With the behavior of the parents in Like Father, Like Son so difficult to fathom, Kore-eda ends up placing an unfair burden on the two tykes, whose ingratiating adorability ends up having to carry the film. (In the audience I saw it with, there were more patronizing “awwws” in the audience than one might hear at the Puppy Bowl.) As Keita and Ryusei, Ninomiya Keita and Sho-gen Hwang are indeed button-cute, tipping the film further into the realm of the sentimental than Nobody Knows or I Wish, which both featured preadolescent protagonists and risked but never succumbed to bathos. When these innocents are torn from their homes to satisfy Ryota’s paternalistic whims, the emotional effect feels cheap, as though the film were pretending to engage in a moral dilemma to which it already knows the answer.

Of course, there are wonderfully delicate touches: a recurring visual motif has Kore-eda’s camera drifting ever so smoothly to the right throughout patient master shots, granting scenes a sense of gradual becoming.
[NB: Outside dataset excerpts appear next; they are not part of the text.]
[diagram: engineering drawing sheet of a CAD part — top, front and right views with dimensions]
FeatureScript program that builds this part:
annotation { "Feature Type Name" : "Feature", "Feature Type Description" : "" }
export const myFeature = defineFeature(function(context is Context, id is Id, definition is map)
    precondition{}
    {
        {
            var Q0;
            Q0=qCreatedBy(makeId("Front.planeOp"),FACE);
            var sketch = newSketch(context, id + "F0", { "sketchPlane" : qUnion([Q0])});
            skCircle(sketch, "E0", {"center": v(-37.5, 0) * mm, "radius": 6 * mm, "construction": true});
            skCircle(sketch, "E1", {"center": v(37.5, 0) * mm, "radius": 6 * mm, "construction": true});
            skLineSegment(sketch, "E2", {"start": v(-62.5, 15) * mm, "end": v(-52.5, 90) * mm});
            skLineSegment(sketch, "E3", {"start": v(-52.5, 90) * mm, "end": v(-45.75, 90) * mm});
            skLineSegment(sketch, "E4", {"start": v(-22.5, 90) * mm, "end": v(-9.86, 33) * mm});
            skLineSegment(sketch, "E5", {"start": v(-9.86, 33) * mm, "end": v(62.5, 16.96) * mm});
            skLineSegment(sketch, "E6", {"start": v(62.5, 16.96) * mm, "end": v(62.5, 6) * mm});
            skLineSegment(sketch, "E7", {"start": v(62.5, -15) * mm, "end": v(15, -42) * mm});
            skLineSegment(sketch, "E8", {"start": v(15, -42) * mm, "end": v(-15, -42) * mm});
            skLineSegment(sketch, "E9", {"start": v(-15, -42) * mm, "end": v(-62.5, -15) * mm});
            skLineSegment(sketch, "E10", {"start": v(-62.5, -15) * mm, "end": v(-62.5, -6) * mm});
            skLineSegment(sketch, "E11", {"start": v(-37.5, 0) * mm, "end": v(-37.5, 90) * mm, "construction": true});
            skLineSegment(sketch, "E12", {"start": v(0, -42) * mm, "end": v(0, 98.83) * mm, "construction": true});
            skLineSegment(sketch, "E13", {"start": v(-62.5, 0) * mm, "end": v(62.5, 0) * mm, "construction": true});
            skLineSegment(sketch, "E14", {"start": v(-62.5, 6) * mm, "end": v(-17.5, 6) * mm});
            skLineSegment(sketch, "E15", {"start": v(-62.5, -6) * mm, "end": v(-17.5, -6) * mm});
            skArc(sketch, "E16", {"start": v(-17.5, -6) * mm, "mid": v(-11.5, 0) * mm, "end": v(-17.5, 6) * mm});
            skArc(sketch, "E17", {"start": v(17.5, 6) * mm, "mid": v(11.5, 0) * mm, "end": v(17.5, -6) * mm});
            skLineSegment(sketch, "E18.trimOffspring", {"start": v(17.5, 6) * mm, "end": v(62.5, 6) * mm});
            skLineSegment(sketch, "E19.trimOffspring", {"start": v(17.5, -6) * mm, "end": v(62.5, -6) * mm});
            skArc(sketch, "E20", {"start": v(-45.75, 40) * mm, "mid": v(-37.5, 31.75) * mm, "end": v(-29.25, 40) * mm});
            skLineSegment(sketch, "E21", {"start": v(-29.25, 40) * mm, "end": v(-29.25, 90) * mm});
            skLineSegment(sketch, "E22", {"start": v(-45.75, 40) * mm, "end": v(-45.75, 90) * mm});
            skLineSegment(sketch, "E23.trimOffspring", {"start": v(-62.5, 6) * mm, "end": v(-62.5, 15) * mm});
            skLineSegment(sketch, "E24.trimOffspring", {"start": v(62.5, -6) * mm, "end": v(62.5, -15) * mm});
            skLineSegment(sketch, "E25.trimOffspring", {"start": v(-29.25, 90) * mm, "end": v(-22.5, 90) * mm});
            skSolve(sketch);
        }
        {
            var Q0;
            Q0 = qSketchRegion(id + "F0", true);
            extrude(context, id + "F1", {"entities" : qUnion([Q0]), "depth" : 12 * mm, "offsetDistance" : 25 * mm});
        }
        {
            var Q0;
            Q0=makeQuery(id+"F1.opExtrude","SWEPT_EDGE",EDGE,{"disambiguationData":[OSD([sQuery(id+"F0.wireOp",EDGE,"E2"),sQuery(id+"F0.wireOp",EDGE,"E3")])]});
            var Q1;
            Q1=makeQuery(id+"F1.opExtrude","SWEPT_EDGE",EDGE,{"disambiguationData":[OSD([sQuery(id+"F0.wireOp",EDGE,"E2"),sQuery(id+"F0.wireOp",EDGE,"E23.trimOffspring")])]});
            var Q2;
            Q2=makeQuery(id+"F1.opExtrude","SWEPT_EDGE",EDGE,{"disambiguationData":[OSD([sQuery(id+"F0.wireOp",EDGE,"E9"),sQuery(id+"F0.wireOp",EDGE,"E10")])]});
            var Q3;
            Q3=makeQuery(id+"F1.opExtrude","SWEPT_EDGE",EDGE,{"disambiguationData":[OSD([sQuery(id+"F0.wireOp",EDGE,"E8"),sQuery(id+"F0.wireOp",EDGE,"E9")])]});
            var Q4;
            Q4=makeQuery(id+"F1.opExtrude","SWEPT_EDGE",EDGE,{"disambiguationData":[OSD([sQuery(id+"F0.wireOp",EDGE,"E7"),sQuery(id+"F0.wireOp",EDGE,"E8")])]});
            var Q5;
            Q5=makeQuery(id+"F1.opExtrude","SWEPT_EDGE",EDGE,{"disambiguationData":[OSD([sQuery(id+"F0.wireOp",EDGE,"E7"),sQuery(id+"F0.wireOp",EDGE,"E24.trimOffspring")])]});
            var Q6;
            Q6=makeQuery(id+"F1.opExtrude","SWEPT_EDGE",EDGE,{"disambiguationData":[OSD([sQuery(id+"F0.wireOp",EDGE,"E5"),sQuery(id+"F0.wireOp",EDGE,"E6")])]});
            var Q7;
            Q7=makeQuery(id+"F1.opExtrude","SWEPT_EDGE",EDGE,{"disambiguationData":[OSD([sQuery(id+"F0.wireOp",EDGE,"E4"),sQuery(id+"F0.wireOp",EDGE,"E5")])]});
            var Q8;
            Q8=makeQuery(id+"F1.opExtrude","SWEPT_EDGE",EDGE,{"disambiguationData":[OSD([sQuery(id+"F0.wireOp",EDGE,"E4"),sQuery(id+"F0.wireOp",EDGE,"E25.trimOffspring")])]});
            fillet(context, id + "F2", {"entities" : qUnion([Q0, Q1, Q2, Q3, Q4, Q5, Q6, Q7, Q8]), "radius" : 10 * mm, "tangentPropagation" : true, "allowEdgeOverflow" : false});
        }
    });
As a filmmaker, he is never thudding, revealing character detail in marvelously minute ways—the remarkable accomplishment of Still Walking is that it creates a full portrait of an entire family history over one 24-hour narrative period largely with a series of tiny gestures, glances, and reaction shots, all pregnant with meaning. Kore-eda is a master of mood, never pushing emotions into the realm of the mawkish. But this can only conceal for so long that Like Father, Like Son is essentially a maudlin morality play. To this viewer, the film seems to use its kids as emotional pawns as much as its dubious dads do. Then again, every family operates according to its own rules that some of us on the outside just can’t understand.